Inflation in the United States increased in September as a result of rising food and rent prices.
According to government data released Wednesday, the US inflation spike is not finished, with food and rent costs rising in the world’s largest economy last month, reflecting the difficulties Washington policymakers face as they manage the country’s recovery from the pandemic.
The consumer price index (CPI) of the Labor Department grew 5.4 percent in September compared to the same month a year ago, seasonally adjusted. It increased to 0.4 percent in August, just above experts’ expectations.
According to the Labor Department, food and housing prices accounted for more than half of the overall increase, but the influence of growing global energy prices was also visible in the statistics, which some economists suggested could imply inflation is overstaying its welcome.
On Twitter, Grant Thornton’s Diane Swonk remarked, “The increase in shelter prices is important to watch as it could counteract some of the slowing in inflation that occurs once current supply chain problems are overcome.”

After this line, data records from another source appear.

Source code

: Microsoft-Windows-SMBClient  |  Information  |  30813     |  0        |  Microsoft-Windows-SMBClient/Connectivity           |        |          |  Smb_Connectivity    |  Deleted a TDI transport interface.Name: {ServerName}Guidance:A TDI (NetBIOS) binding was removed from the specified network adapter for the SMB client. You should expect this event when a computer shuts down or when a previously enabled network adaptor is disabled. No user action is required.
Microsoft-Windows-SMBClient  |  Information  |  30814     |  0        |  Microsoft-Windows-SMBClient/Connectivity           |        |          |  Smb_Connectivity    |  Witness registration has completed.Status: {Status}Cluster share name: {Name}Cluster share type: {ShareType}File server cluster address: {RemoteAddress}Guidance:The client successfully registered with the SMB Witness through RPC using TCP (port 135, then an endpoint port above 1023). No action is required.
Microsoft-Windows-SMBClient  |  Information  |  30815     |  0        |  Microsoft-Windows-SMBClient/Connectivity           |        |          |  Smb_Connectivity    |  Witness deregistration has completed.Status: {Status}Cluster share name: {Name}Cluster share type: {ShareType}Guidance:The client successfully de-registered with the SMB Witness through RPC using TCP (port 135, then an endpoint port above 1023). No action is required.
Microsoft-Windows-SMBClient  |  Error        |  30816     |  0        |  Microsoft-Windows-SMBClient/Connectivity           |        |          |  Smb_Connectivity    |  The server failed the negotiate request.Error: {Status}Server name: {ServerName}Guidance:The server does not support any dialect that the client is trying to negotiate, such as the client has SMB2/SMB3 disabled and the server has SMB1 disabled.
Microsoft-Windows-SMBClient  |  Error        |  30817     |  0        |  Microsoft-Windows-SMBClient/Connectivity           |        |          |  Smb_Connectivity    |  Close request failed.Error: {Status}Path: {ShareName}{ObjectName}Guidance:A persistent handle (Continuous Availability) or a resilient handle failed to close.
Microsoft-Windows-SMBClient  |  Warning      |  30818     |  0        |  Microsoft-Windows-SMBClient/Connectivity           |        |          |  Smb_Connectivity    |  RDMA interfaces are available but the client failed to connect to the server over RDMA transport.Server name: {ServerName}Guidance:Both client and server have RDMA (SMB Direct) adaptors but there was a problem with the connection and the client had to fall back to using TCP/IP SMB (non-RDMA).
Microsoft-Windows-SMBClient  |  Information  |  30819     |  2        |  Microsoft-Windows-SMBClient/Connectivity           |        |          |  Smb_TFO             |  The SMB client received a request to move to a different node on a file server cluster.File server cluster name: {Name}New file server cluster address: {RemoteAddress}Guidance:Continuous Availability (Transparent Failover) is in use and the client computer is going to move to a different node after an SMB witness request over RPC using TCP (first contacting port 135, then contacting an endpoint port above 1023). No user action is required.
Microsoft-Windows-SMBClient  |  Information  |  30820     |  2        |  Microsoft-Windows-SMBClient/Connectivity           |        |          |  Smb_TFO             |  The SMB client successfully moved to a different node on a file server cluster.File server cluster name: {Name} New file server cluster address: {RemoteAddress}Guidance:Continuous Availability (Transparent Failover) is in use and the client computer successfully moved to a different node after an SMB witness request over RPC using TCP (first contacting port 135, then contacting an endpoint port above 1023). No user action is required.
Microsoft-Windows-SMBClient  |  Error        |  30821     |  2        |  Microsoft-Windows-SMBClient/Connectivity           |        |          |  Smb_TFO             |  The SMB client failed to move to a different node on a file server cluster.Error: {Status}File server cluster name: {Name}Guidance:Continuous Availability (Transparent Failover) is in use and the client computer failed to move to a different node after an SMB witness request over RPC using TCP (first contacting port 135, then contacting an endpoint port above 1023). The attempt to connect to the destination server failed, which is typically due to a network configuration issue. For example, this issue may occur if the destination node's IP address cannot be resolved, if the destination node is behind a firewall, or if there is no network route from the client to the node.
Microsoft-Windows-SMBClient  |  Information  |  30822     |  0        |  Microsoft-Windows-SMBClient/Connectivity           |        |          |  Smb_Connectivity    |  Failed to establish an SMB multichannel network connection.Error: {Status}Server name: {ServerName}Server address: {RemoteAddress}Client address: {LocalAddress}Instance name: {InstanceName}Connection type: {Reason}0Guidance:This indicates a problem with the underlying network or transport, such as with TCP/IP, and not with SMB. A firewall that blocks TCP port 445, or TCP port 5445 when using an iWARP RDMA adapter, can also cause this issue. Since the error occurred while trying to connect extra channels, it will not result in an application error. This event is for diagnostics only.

As firms resume from Covid-19 shutdowns in 2020 and supply chains struggle with shortages and delays, the United States has seen price rises all year.
President Joe Biden faces a battle from inflation, which his critics have exploited to claim that his spending plans are excessive.
It has also perplexed the Federal Reserve, which has hinted that it may start reducing monetary assistance by the end of the year but may take longer to hike its borrowing rate, despite fears that the central bank’s cheap money policies are causing prices to rise.
According to the report, inflation jumped 4% last month compared to the same month in 2020, excluding volatile food and energy prices. It was up 0.2 percent from August of last year.
Food increased by 0.9 percent, while the food at home category, which includes grocery, increased by 1.2 percent, driving overall inflation higher.
Shelter increased by 0.4 percent, the most since June 2006, according to Ian Shepherdson of Pantheon Macroeconomics.
“This could just be an overshoot after a couple of minor increases,” he said. “However, we can’t rule out the possibility that the fundamentals — quick house price increases, more aggressive landlord pricing, short inventory, and faster wage growth — are pushing up the trend.”
The figures reflected the impact of increased global oil prices, with the gasoline index up 1.2 percent from August and energy overall rising 1.3 percent.
Energy prices have risen by 24.8 percent in the last year. The Washington Newsday Brief News is a daily newspaper published in Washington, D.C.